Transcribed page contents:

━━━━━━━━━━━━━━━━━━━━━━━━━━━━━━

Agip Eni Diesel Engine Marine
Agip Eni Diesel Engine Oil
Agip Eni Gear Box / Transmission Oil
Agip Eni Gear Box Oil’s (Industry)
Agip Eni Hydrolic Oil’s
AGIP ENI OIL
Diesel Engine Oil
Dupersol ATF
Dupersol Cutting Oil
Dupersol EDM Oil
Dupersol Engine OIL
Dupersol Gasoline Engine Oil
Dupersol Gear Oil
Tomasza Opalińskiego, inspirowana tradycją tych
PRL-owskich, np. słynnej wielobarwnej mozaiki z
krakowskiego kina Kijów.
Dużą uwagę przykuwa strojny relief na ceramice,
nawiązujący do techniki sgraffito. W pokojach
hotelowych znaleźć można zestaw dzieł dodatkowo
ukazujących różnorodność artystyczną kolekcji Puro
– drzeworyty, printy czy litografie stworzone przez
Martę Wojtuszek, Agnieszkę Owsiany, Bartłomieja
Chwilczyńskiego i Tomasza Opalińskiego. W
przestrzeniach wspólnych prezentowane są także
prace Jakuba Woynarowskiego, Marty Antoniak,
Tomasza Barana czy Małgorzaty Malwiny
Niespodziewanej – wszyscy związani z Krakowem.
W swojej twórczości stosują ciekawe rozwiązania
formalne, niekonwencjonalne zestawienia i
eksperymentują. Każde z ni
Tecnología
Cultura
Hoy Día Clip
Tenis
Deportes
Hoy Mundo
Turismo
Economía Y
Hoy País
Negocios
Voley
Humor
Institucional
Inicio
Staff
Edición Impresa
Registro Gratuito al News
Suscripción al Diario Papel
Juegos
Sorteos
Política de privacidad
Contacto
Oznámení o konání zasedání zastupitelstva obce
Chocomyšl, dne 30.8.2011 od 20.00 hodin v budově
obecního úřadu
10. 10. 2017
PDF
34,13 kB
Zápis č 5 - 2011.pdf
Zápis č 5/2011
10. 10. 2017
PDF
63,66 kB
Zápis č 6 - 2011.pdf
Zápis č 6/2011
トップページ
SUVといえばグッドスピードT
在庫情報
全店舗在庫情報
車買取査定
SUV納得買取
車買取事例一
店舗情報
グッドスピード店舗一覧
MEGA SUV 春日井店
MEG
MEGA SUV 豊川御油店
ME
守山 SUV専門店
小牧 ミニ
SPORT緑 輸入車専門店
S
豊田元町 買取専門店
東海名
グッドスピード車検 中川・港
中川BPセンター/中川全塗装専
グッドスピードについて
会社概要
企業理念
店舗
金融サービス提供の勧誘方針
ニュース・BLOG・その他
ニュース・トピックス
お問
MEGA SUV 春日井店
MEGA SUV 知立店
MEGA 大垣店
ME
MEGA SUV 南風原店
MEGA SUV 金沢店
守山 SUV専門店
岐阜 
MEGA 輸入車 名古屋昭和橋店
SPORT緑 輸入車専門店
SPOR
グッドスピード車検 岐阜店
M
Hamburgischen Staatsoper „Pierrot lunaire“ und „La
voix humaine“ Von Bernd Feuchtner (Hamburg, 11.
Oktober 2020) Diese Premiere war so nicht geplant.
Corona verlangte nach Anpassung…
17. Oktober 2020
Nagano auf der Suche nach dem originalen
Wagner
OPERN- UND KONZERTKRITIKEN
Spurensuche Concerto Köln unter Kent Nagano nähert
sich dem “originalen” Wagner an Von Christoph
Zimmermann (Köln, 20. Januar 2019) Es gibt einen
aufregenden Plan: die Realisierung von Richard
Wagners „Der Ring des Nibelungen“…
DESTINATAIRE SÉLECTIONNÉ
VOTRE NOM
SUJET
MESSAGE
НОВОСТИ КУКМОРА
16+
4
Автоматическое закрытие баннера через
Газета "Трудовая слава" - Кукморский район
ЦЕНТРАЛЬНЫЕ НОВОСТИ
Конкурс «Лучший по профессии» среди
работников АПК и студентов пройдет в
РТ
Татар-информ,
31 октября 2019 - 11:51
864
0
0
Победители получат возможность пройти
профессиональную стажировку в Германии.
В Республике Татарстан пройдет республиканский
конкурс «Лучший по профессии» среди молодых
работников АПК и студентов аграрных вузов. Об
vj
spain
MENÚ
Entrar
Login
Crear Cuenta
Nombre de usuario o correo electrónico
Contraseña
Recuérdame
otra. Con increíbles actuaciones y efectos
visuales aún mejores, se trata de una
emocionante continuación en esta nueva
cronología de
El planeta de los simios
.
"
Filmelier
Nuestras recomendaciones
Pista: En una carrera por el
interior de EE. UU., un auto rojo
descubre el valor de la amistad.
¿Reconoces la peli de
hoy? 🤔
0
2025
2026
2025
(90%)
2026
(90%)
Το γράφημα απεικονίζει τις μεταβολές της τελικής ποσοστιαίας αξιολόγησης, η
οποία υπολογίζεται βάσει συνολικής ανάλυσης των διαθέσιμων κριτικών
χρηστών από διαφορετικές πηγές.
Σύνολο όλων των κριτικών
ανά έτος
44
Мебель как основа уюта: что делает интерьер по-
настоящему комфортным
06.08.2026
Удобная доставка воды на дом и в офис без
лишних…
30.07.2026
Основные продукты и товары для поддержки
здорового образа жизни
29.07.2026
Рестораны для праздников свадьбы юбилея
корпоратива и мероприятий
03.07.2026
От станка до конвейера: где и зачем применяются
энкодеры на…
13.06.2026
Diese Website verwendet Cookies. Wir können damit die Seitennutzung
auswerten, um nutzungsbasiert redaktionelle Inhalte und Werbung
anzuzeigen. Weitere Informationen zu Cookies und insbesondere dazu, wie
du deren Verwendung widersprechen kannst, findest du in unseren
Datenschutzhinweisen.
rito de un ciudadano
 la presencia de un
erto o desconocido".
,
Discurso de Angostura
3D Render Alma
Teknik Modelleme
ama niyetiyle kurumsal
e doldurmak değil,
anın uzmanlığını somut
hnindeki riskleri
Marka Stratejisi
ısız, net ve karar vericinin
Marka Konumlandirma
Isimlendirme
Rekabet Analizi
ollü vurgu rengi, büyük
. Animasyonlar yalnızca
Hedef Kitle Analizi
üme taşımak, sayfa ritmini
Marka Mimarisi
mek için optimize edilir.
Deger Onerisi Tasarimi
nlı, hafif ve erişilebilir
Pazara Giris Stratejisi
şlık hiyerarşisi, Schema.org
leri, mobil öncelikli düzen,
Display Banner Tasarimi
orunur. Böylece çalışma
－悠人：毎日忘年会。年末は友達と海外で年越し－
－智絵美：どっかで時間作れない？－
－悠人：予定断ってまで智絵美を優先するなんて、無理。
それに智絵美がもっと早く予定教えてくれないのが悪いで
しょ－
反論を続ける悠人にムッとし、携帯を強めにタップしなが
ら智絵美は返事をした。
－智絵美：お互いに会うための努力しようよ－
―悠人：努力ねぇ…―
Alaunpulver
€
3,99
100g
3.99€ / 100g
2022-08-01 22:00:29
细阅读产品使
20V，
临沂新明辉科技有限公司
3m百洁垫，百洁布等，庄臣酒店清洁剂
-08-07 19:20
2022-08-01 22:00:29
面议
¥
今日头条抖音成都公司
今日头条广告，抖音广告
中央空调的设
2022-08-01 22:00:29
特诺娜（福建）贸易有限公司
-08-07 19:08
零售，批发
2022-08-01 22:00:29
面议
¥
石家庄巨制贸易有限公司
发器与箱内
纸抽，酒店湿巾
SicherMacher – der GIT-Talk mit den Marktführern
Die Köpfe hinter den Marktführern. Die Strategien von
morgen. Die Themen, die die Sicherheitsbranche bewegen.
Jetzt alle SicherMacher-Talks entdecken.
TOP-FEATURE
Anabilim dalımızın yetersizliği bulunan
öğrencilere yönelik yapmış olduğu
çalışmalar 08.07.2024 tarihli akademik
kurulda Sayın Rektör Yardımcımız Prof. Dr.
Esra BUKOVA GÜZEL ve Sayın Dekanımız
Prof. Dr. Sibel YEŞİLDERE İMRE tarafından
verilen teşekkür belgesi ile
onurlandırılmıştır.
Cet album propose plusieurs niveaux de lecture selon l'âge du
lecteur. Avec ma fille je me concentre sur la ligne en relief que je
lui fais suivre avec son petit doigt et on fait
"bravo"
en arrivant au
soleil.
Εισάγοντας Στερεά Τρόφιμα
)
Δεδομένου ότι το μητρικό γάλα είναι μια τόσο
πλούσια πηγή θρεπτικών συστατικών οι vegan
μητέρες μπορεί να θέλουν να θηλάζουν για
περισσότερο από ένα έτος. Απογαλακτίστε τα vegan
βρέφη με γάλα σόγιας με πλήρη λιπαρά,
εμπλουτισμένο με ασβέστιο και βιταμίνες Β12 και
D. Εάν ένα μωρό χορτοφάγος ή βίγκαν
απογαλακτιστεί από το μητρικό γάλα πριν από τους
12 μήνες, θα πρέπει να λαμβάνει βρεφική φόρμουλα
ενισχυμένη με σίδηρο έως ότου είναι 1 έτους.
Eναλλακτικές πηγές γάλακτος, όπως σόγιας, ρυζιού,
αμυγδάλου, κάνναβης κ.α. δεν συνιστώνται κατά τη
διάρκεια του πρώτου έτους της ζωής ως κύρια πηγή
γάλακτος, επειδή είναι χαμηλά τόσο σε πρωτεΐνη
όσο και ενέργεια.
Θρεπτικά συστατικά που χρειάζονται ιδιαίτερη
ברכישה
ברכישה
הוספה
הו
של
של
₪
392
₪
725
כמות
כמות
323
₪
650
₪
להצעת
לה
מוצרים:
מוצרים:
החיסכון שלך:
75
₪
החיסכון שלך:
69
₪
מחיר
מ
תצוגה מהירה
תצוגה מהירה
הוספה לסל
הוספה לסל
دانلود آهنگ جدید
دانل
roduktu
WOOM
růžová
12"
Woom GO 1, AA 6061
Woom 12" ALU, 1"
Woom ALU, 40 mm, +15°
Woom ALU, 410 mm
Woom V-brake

━━━━━━━━━━━━━━━━━━━━━━━━━━━━━━

What to do:
Using only the entries above, output the line with "Agip Eni Hydrolic Oil’s", the line with "Martę Wojtuszek, Agnieszkę", and all lines between them, exactly as they stand.

Response to this exercise:
Agip Eni Hydrolic Oil’s
AGIP ENI OIL
Diesel Engine Oil
Dupersol ATF
Dupersol Cutting Oil
Dupersol EDM Oil
Dupersol Engine OIL
Dupersol Gasoline Engine Oil
Dupersol Gear Oil
Tomasza Opalińskiego, inspirowana tradycją tych
PRL-owskich, np. słynnej wielobarwnej mozaiki z
krakowskiego kina Kijów.
Dużą uwagę przykuwa strojny relief na ceramice,
nawiązujący do techniki sgraffito. W pokojach
hotelowych znaleźć można zestaw dzieł dodatkowo
ukazujących różnorodność artystyczną kolekcji Puro
– drzeworyty, printy czy litografie stworzone przez
Martę Wojtuszek, Agnieszkę Owsiany, Bartłomieja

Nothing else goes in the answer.